Velvet classic

Margaret Atwood’s ‘deliciously naughty’ memoir

For years, Margaret Atwood had “no interest” in writing a memoir, said Alexandra Alter in The New York Times. She was worried it would be boring. But the celebrated Canadian author eventually caved, penning the much anticipated “Book of Lives: A Memoir of Sorts”.

What changed? “They wore me down”, she told the publication. After a pause, she gave another answer: “Two words: People died. There’s things you can say that you wouldn’t say when they were alive.” Her new book isn’t a “blistering, score-settling tell-all, though there’s a dose of that”. Mostly, it’s about the “experiences” that have shaped her work.

‘She is a hoot’

“Alcoholic excess” and “debauched parties” would have livened things up, said Blake Morrison in The Guardian. “But she hasn’t lived that way”. What she has written is less “slice of life”, more “the whole works”: a 600-odd page book spanning all 85 years.

It’s a “sharp, funny and engaging” book that you can enjoy even if you’re not completely familiar with her “astonishing output” (Atwood has published 17 novels, 19 books of poetry and eight children’s books).

A “far cry from new-fangled memoirs with their narrative arcs and redemption stories”, Atwood’s book feels more like a kind of “old-fashioned autobiography”, said Francesca Steele in The i Paper. Still, it’s “immensely readable”: her “self-deprecating wit” and “entertaining” anecdotes ensure “Book of Lives” is never tedious. “She is a hoot”.

And while she seems largely “uninterested” in the type of “squalid moral book-keeping” she mentions in her introduction, this doesn’t apply to Shirley (her partner’s first wife) who she “paints as a bitter, vengeful ex intent on ruining Atwood’s reputation and taking her money”. Of course, this is exactly the type of “bean-spilling” that gives the book a “deliciously naughty bite”.

‘Literary juice’

There are “a few pages of needless details on her ancestors” at the start of this “chunky” memoir, said John Self in The Times, and sadly she “hasn’t much to say about the writing of her early books. ‘I can’t remember a thing about it’, she says of ‘Lady Oracle’ (1976)”. She fails to give “any sense of how she experiences writing a novel; no struggle, no internal debate, not much sense of her inner emotions at all”. Perhaps writing just comes easily to her: this might help explain why we get 30 unnecessary pages about her partner Graeme Gibson’s life before they crossed paths.

Interestingly, though, we do discover that for a writer “prized for her imagination”, many of her books are rooted in experiences from her own life.

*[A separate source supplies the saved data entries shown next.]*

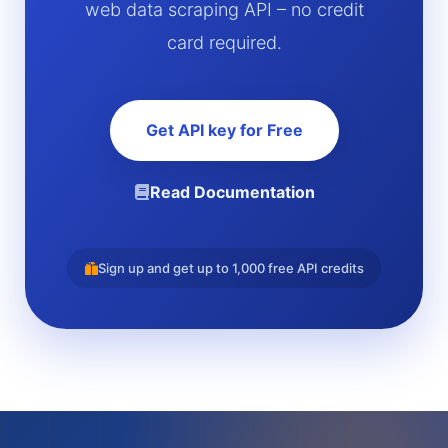
web data scraping API – no credit
card required.
Get API key for Free
Read Documentation
Sign up and get up to 1,000 free API credits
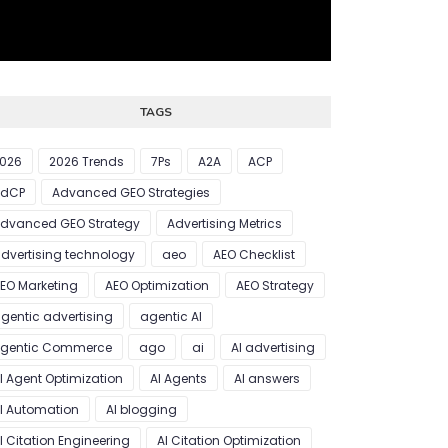
TAGS
026
2026 Trends
7Ps
A2A
ACP
AdCP
Advanced GEO Strategies
dvanced GEO Strategy
Advertising Metrics
dvertising technology
aeo
AEO Checklist
EO Marketing
AEO Optimization
AEO Strategy
gentic advertising
agentic AI
gentic Commerce
ago
ai
AI advertising
I Agent Optimization
AI Agents
AI answers
I Automation
AI blogging
I Citation Engineering
AI Citation Optimization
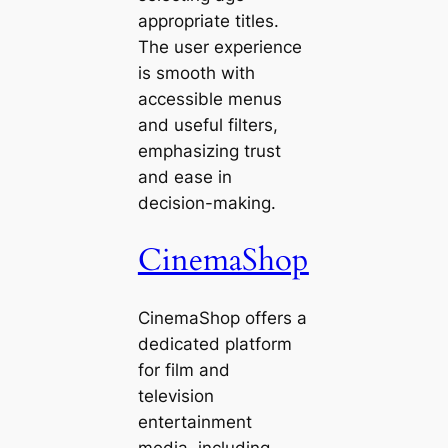
appropriate titles.
The user experience
is smooth with
accessible menus
and useful filters,
emphasizing trust
and ease in
decision-making.
CinemaShop
CinemaShop offers a
dedicated platform
for film and
television
entertainment
media, including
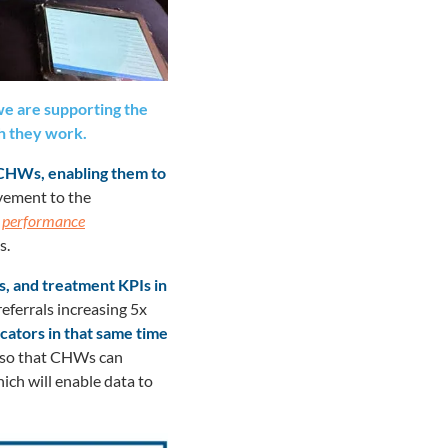
e are supporting the
h they work.
 CHWs, enabling them to
vement to the
’
performance
s.
s, and treatment KPIs in
eferrals increasing 5x
icators in that same time
, so that CHWs can
ich will enable data to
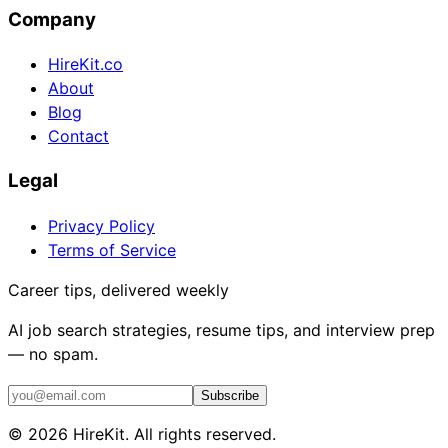
Company
HireKit.co
About
Blog
Contact
Legal
Privacy Policy
Terms of Service
Career tips, delivered weekly
AI job search strategies, resume tips, and interview prep
— no spam.
Subscribe
©
2026
HireKit. All rights reserved.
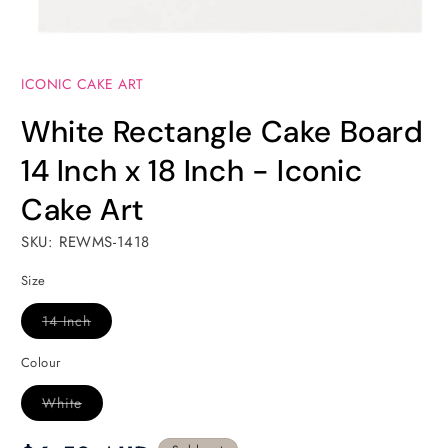
Open
media
ICONIC CAKE ART
1
in
modal
White Rectangle Cake Board
14 Inch x 18 Inch - Iconic
Cake Art
SKU: REWMS-1418
Size
Variant
14 Inch
sold
out
or
Colour
unavailable
Variant
White
sold
out
or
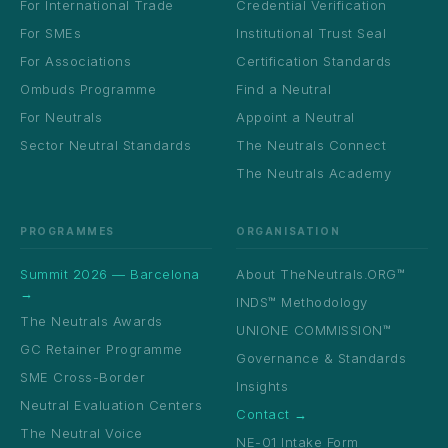
For International Trade
Credential Verification
For SMEs
Institutional Trust Seal
For Associations
Certification Standards
Ombuds Programme
Find a Neutral
For Neutrals
Appoint a Neutral
Sector Neutral Standards
The Neutrals Connect
The Neutrals Academy
PROGRAMMES
ORGANISATION
Summit 2026 — Barcelona
About TheNeutrals.ORG™
→
INDS™ Methodology
The Neutrals Awards
UNIONE COMMISSION™
GC Retainer Programme
Governance & Standards
SME Cross-Border
Insights
Neutral Evaluation Centers
Contact →
The Neutral Voice
NE-01 Intake Form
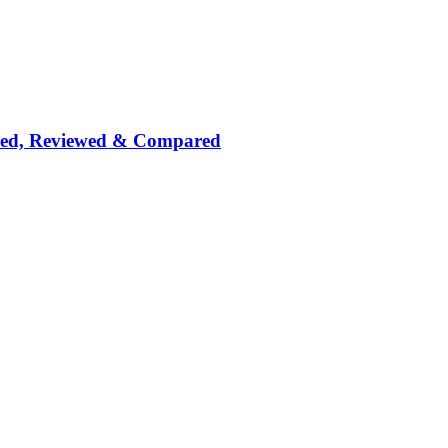
nked, Reviewed & Compared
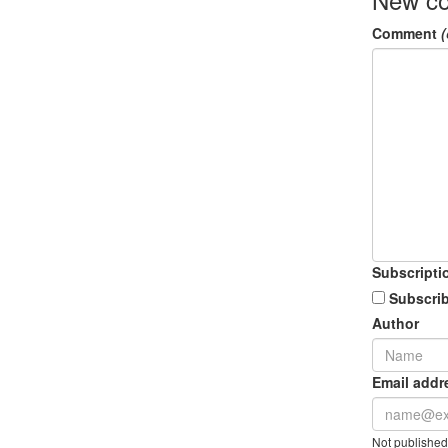
Comment
(
Subscripti
Subscrib
Author
Email addr
Not published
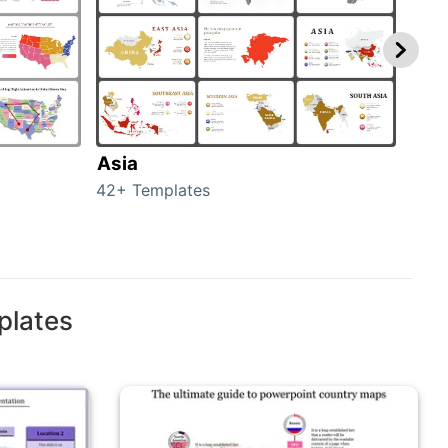
Asia
Aus
42+ Templates
29+ 
plates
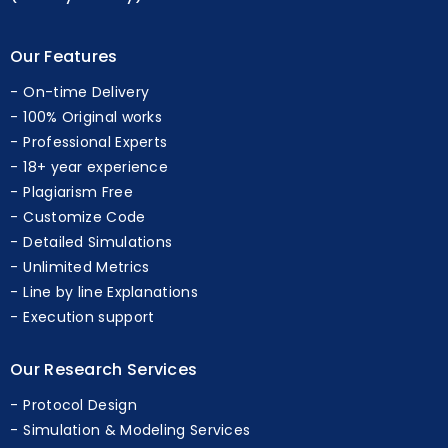
(Sunday Holiday)
Our Features
On-time Delivery
100% Original works
Professional Experts
18+ year experience
Plagiarism Free
Customize Code
Detailed Simulations
Unlimited Metrics
Line by line Explanations
Execution support
Our Research Services
Protocol Design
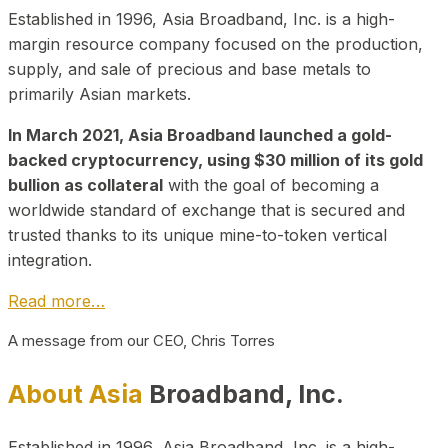
Established in 1996, Asia Broadband, Inc. is a high-
margin resource company focused on the production,
supply, and sale of precious and base metals to
primarily Asian markets.
In March 2021, Asia Broadband launched a gold-
backed cryptocurrency, using $30 million of its gold
bullion as collateral
with the goal of becoming a
worldwide standard of exchange that is secured and
trusted thanks to its unique mine-to-token vertical
integration.
Read more…
A message from our CEO, Chris Torres
About Asia
Broadband, Inc.
Established in 1996, Asia Broadband, Inc. is a high-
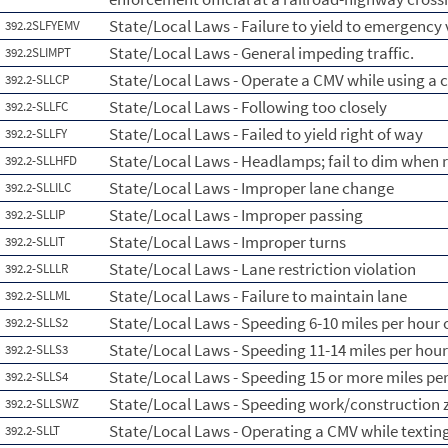
State/Local Laws - Failure to yield to emergency 
392.2SLFYEMV
State/Local Laws - General impeding traffic.
392.2SLIMPT
State/Local Laws - Operate a CMV while using a c
392.2-SLLCP
State/Local Laws - Following too closely
392.2-SLLFC
State/Local Laws - Failed to yield right of way
392.2-SLLFY
State/Local Laws - Headlamps; fail to dim when 
392.2-SLLHFD
State/Local Laws - Improper lane change
392.2-SLLILC
State/Local Laws - Improper passing
392.2-SLLIP
State/Local Laws - Improper turns
392.2-SLLIT
State/Local Laws - Lane restriction violation
392.2-SLLLR
State/Local Laws - Failure to maintain lane
392.2-SLLML
State/Local Laws - Speeding 6-10 miles per hour o
392.2-SLLS2
State/Local Laws - Speeding 11-14 miles per hour
392.2-SLLS3
State/Local Laws - Speeding 15 or more miles per
392.2-SLLS4
State/Local Laws - Speeding work/construction 
392.2-SLLSWZ
State/Local Laws - Operating a CMV while textin
392.2-SLLT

And we’re treated to the “literary juice” many readers will be hoping for. “Where else will you hear about her fellow Canadian novelist Mordecai Richler proposing that he and Atwood fake a series of love letters, then sell them for a mint?”

We also get an insight into Atwood’s relationship with Gibson: “they were a perfect pairing”, enjoying a long and happy partnership until the beginning of his slow decline from dementia. The tone takes on a more sober tone towards the end following his death. Gradually, “the chapters grow shorter and there’s a shadow of mortality”.

Atwood’s “ingeniousness and wit” is evident on “every page” of her book, said Leigh Haber in The Boston Globe. It’s “lucky for us” she decided to press on with writing it as the memoir “has to be the most spectacular, hilarious, and generous autobiography of the last quarter century – or ever”.